Activity
Using the entries below, write out the line with "ring mcp: (132, 236)", the line with "pinky dip: (259, 205)", and every line in between, exactly as each is written.

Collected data

========

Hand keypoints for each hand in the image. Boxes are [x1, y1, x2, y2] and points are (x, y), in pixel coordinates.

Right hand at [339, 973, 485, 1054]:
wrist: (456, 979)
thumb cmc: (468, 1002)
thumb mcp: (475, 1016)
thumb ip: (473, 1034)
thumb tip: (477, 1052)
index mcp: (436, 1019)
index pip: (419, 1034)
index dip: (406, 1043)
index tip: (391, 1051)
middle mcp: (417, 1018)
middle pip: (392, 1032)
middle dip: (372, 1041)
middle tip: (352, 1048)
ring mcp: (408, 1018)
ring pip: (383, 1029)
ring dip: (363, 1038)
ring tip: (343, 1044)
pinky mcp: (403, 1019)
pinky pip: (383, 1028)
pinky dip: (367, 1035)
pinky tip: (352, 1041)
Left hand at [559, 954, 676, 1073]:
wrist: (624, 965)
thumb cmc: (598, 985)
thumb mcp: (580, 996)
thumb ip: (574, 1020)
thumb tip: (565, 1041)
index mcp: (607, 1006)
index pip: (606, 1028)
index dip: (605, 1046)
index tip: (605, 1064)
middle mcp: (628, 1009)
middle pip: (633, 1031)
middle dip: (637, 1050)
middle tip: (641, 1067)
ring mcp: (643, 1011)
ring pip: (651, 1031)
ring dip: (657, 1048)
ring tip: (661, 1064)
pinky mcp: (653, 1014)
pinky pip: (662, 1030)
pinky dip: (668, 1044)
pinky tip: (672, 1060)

========

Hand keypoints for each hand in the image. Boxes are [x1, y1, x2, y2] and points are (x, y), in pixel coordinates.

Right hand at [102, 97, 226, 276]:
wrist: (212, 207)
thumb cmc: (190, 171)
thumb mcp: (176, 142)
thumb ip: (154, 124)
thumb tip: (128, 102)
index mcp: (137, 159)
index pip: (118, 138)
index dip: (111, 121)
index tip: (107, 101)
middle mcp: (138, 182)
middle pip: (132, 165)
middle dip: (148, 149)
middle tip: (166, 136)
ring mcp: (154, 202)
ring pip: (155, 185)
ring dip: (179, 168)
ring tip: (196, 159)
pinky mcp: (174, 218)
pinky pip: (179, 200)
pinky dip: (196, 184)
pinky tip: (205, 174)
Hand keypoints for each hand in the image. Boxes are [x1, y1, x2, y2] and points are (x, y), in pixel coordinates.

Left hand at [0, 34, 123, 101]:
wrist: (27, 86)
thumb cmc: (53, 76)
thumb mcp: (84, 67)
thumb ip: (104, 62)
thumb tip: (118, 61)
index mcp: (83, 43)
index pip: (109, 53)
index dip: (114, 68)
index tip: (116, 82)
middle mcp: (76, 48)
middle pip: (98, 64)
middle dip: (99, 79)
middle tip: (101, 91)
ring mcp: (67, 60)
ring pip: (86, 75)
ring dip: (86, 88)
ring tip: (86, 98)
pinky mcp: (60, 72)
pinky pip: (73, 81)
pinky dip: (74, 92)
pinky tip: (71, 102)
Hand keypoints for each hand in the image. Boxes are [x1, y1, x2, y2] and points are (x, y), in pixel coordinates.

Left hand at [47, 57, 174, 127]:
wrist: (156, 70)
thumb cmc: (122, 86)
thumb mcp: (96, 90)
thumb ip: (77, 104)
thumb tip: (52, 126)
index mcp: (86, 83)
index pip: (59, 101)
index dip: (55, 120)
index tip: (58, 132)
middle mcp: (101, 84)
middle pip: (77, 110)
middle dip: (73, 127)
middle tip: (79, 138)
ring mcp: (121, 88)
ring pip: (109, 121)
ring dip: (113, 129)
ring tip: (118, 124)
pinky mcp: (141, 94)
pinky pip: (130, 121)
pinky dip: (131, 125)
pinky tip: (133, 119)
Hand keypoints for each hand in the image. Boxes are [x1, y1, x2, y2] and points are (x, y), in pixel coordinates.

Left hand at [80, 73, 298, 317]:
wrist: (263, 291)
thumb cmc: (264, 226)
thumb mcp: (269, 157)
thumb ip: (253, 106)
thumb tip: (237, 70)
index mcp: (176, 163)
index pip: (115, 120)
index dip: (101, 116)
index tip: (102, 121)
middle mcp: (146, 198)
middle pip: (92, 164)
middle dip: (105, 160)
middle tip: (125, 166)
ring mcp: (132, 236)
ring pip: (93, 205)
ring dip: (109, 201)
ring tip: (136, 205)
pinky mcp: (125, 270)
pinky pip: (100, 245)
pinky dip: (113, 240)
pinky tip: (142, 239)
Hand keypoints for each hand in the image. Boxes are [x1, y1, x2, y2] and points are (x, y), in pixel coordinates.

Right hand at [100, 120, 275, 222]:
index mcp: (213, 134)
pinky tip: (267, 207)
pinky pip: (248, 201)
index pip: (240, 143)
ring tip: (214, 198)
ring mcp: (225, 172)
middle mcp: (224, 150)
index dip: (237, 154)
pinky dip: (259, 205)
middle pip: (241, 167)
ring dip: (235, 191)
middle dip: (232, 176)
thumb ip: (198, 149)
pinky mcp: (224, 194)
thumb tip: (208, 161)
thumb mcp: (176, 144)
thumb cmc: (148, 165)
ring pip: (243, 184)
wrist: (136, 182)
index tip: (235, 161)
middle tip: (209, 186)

========

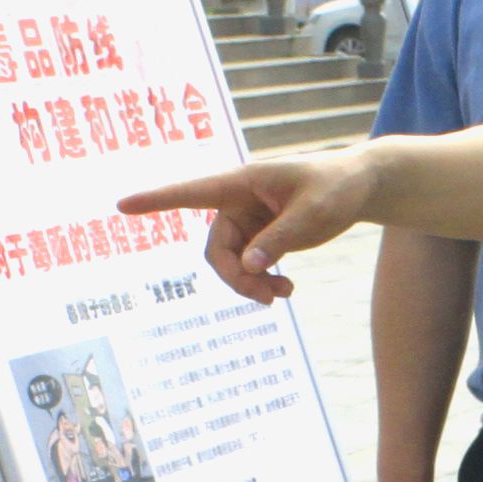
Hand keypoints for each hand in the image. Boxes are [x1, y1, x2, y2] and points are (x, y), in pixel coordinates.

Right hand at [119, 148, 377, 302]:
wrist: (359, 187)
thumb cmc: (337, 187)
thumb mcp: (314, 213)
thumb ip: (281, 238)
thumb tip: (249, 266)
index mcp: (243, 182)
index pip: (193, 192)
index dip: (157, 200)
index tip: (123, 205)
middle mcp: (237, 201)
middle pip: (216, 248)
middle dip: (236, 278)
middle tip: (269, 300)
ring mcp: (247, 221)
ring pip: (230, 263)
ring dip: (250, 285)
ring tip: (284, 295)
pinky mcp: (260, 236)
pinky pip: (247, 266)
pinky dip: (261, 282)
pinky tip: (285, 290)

========

Task output
ring mcp: (132, 236)
ring pip: (93, 205)
ring dip: (109, 201)
ring tip: (136, 205)
pinky mcp: (125, 270)
pinky pip: (100, 245)
pinky dip: (113, 240)
pinky tip: (142, 239)
Hand keypoints for each hand in the image. Boxes are [x1, y1, x2, y2] and points are (x, y), in pixel coordinates.

Right hand at [100, 120, 275, 222]:
index mcp: (213, 134)
pinky tip: (267, 207)
pinky pip: (248, 201)
index pip: (240, 143)
ring tip: (214, 198)
ring mcp: (225, 172)
middle mcp: (224, 150)
index dip: (237, 154)
pinky dip: (259, 205)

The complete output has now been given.